A word of advice to Hong Kong’s policy secretaries: Don’t complain about the workload
Hong Kong Free Press
A word of advice for policy secretaries: Do not, in your laudable efforts to communicate with the general public over social media, tell us all how tough your job is.
This thought was first prompted by an end-of-the-year Facebook contribution from Chris Tang, Hong Kong’s secretary for security, in which he recalled a year full of challenges, loss of sleep and “inflammation in my eyes and shoulders, and my gout came back.”
Tang is, in a sense, in a class of his own. As secretary for security, he is in charge of the prison-filling machinery. Numerous people who have friends enjoying the unwanted hospitality of the correctional industry will have been tempted to rather uncharitable responses to reports of his medical problems. Like: “Gout? Pity it wasn’t Ebola.”
Let us, though, avoid personal specifics and concentrate on the situation of policy secretaries generally. There are plenty of things which they all have in common, which make them rather unlikely recipients for public sympathy.
We know from the budget that they all enjoy salaries exceeding those enjoyed by other countries’ prime ministers, presidents, and even in some modest cases, kings. We know from the reported details of the political appointments scheme that they have the services of a secretary, a deputy, a personal assistant and a driver.
Where there is a driver, we must also suppose there is a free car.
We know, too, that their offices contain private toilets — a dream for many Hong Kong people living in subdivided flats or bed spaces.
And we know from the difficulties former chief executive Carrie Lam experienced when she was thrust out into the real world that these generous provisions lead to helplessness when using public transport and buying toilet paper.
The work may feel challenging and strenuous, but it is also safe, and prestigious. According to the latest census figure, Hong Kong’s working population is 3.83 million.
At least 3.8 million of those people would happily swap jobs with one of Hong Kong’s officials. Many of them are completely unqualified for the work, but would tell themselves that even if they were fired after a month they would still have earned more than they usually get in a year.
But being unable to do anything useful has not historically been a bar to a lengthy period in office as a policy secretary. The rice bowl is not iron, but it is not exactly fragile either.
Under the circumstances complaining about the work makes you look like, to coin a phrase, a bit of a wuss. Getting landmark legislation through the Legislative Council may be a source of pride. But how hard can it be to get a law passed in a legislature with no opposition and just one self-proclaimed independent?

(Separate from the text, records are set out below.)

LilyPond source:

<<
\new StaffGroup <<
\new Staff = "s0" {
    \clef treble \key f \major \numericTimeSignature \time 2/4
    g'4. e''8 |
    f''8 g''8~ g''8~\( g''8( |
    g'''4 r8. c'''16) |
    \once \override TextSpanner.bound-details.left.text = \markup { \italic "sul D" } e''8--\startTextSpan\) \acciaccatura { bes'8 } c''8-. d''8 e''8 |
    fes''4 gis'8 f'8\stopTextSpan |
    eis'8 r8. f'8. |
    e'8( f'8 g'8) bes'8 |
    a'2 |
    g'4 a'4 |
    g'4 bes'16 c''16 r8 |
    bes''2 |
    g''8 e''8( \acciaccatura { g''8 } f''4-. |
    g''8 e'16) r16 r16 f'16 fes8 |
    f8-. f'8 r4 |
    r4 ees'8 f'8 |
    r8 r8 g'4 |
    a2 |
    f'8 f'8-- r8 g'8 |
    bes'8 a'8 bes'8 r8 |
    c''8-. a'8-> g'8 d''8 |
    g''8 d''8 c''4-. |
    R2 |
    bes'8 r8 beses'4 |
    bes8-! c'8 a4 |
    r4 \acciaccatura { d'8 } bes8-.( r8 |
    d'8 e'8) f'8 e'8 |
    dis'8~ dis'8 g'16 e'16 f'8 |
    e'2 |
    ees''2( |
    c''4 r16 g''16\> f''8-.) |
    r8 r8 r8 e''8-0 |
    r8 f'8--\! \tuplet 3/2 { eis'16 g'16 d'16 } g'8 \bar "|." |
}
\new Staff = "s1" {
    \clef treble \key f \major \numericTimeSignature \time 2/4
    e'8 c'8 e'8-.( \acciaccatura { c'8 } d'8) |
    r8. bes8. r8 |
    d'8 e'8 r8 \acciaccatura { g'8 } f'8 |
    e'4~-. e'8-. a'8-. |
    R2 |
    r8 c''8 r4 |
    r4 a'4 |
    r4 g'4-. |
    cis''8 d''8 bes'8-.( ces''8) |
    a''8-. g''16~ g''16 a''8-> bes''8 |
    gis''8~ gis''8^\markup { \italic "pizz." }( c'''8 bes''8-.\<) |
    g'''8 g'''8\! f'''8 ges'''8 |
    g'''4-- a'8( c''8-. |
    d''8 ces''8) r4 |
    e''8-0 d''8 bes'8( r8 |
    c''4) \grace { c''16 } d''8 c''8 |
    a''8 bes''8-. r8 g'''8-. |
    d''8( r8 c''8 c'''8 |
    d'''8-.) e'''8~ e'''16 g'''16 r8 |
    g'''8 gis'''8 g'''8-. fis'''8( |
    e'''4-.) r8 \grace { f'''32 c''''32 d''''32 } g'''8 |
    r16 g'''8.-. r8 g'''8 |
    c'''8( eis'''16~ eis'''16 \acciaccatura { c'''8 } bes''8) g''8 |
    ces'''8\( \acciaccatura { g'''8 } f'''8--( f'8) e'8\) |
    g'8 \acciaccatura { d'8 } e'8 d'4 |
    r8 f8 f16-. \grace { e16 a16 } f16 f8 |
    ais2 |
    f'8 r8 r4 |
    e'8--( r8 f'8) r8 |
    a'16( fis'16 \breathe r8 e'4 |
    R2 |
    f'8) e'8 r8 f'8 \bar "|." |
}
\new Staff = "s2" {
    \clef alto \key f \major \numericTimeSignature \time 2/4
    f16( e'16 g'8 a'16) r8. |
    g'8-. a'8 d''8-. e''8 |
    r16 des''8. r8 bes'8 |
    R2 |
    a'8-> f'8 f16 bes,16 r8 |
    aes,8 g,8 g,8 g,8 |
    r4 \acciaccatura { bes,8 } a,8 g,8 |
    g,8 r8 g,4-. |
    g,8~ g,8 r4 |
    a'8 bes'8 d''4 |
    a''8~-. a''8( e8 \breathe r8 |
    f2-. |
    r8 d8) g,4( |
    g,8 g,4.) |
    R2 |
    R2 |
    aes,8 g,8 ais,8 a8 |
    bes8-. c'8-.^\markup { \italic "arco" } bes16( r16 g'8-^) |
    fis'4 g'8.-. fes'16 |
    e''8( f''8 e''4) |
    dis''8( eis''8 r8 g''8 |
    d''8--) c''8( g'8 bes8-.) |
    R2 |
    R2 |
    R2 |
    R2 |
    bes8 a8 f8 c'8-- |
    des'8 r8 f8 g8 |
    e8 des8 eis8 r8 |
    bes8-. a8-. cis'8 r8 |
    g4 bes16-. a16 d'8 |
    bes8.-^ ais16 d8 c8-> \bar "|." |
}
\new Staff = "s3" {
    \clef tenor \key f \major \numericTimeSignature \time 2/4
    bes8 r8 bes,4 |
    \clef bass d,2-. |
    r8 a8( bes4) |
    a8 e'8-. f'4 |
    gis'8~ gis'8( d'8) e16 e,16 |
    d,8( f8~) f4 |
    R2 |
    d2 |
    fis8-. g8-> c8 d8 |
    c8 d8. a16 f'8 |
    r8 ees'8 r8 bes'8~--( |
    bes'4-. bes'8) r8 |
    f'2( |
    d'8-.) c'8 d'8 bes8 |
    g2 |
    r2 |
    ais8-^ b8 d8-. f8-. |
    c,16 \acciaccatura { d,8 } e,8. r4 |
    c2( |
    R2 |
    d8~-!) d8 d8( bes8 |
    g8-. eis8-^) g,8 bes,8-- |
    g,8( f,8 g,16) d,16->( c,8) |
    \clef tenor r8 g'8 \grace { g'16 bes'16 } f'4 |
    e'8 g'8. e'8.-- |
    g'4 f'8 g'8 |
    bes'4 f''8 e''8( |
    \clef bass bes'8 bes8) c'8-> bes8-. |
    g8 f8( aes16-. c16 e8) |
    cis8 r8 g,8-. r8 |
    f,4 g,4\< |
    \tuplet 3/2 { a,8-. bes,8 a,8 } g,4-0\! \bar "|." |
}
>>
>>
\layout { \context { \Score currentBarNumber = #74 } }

I would also recommend not going on about possibly work-related medical problems. You are all about 60 years old, give or take a few years. You are reaching a stage in life when the biological machinery which you have taken for granted for half a century starts to throw up the odd problem and needs some care and maintenance.
Sooner or later all of you will encounter one or more of arthritis, tinnitus, varicose veins, deteriorating eyesight, cataracts, mysterious muscular twinges, and occasional inability to remember where you put something down five minutes ago.
Your doctor will develop a desire to push cameras into places where you do not normally welcome foreign bodies — happily this is done while you are asleep — and subject you to mysterious but expensive scans.
After a few years of this you will find that conversations with other people in your age group often involve comparisons of medical histories. This is all part of life’s rich pageant and nothing to worry about. But people who are already enjoying it will not be impressed by complaints about the first small symptoms.
A final word for fellow gout victims. This problem is not caused by hard work; it is caused by high uric acid levels in your blood. The solution is a cheap pill called allopurinol. I have been taking it for 40 years.
Looking on the bright side, this used to be known as “the disease of kings” because it was erroneously associated with rich food. Famous victims have included Isaac Newton, Christopher Columbus, Benjamin Franklin, Beethoven, and George W. Bush’s vice president Dick Cheney. Doesn’t that feel better?